Action item: Retype the records line for line, starting at the line that contains "Zum Merkzettel hinzufügen" and running through the end of the records, both included. Leave the pictures out.

(Beginning of Given records)

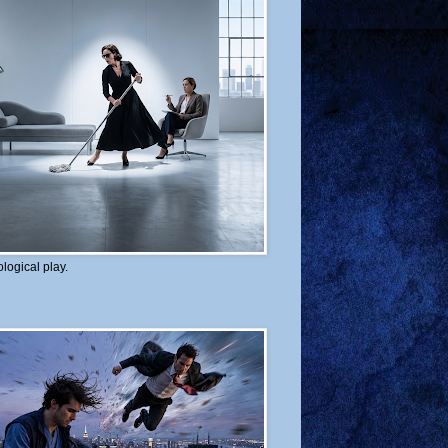
logical play.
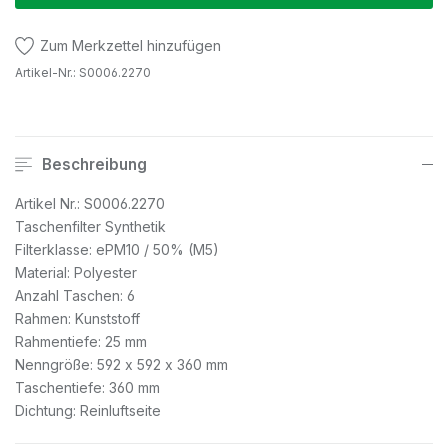
Zum Merkzettel hinzufügen
Artikel-Nr.:
S0006.2270
Beschreibung
Artikel Nr.: S0006.2270
Taschenfilter Synthetik
Filterklasse: ePM10 / 50% (M5)
Material: Polyester
Anzahl Taschen: 6
Rahmen: Kunststoff
Rahmentiefe: 25 mm
Nenngröße: 592 x 592 x 360 mm
Taschentiefe: 360 mm
Dichtung: Reinluftseite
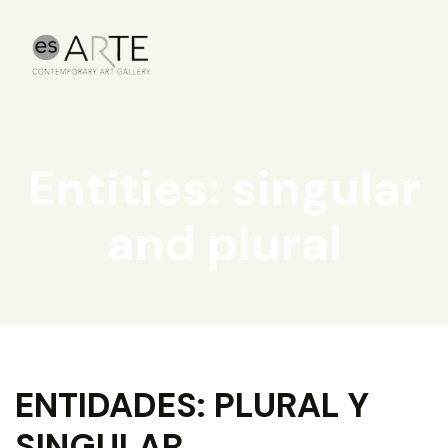
Entities: singular
and plural
ENTIDADES: PLURAL Y
SINGULAR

(End of Given records)

Reply:
Zum Merkzettel hinzufügen
Artikel-Nr.:
S0006.2270
Beschreibung
Artikel Nr.: S0006.2270
Taschenfilter Synthetik
Filterklasse: ePM10 / 50% (M5)
Material: Polyester
Anzahl Taschen: 6
Rahmen: Kunststoff
Rahmentiefe: 25 mm
Nenngröße: 592 x 592 x 360 mm
Taschentiefe: 360 mm
Dichtung: Reinluftseite
Entities: singular
and plural
ENTIDADES: PLURAL Y
SINGULAR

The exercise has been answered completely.